|Title||Deep Learning for System Trace Restoration|
|Publication Type||Conference Paper|
|Year of Publication||2019|
|Authors||Sucholutsky, I., A. Narayan, M. Schonlau, and S. Fischmeister|
|Conference Name||International Joint Conference on Neural Networks (IJCNN)|
|Conference Location||Budapest, Hungary|
Most real-world datasets, and particularly those collected from physical systems, are full of noise, packet loss, and other imperfections. However, most specification mining, anomaly detection and other such algorithms assume, or even require, perfect data quality to function properly. Such algorithms may work in lab conditions when given clean, controlled data, but will fail in the field when given imperfect data. We propose a method for accurately reconstructing discrete temporal or sequential system traces affected by data loss, using Long Short- Term Memory Networks (LSTMs).
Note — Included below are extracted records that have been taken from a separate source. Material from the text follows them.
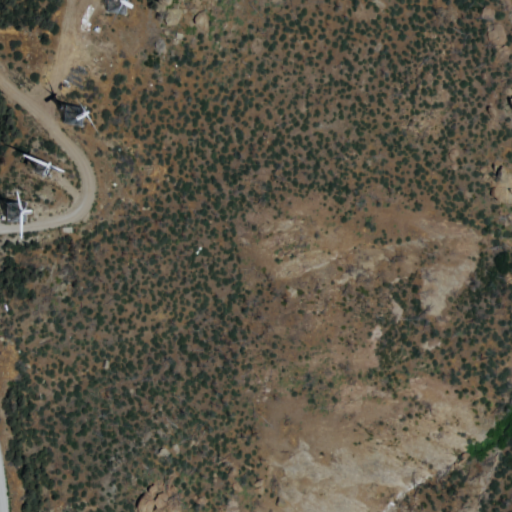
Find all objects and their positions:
wind turbine: (112, 9)
wind turbine: (99, 71)
wind turbine: (69, 113)
road: (67, 157)
wind turbine: (45, 167)
wind turbine: (6, 203)
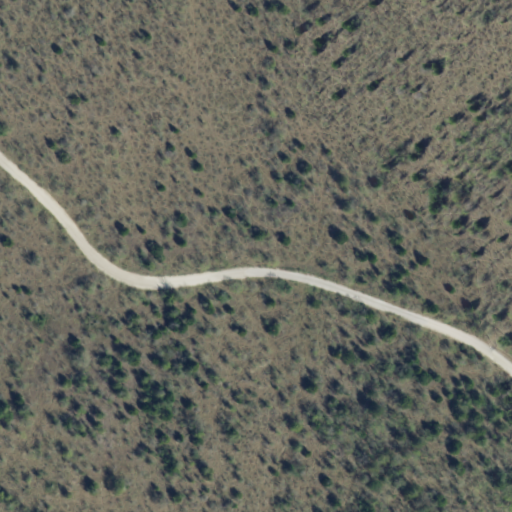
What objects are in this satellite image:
road: (240, 275)
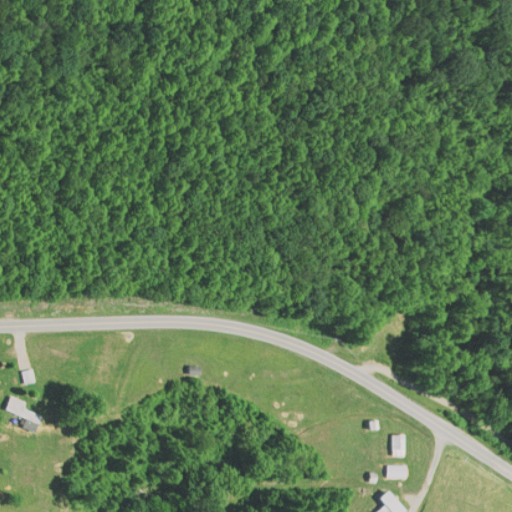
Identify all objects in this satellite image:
road: (407, 179)
road: (275, 331)
building: (395, 444)
building: (394, 471)
road: (430, 472)
building: (383, 502)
The model works by learning to predict the next event in a sequence of events, and uses its own output as an input to continue predicting future events. As a result, this method can be used for data restoration even with streamed data. Such a method can reconstruct even long sequence of missing events, and can also help validate and improve data quality for noisy data. The output of the model will be a close reconstruction of the true data, and can be fed to algorithms that rely on clean data. We demonstrate our method by reconstructing automotive CAN traces consisting of long sequences of discrete events. We show that given even small parts of a CAN trace, our LSTM model can predict future events with an accuracy of almost 90%, and can successfully reconstruct large portions of the original trace, greatly outperforming a Markov Model benchmark. We separately feed the original, lossy, and reconstructed traces into a specification mining framework to perform downstream analysis of the effect of our method on state-of-the-art models that use these traces for understanding the behavior of complex systems.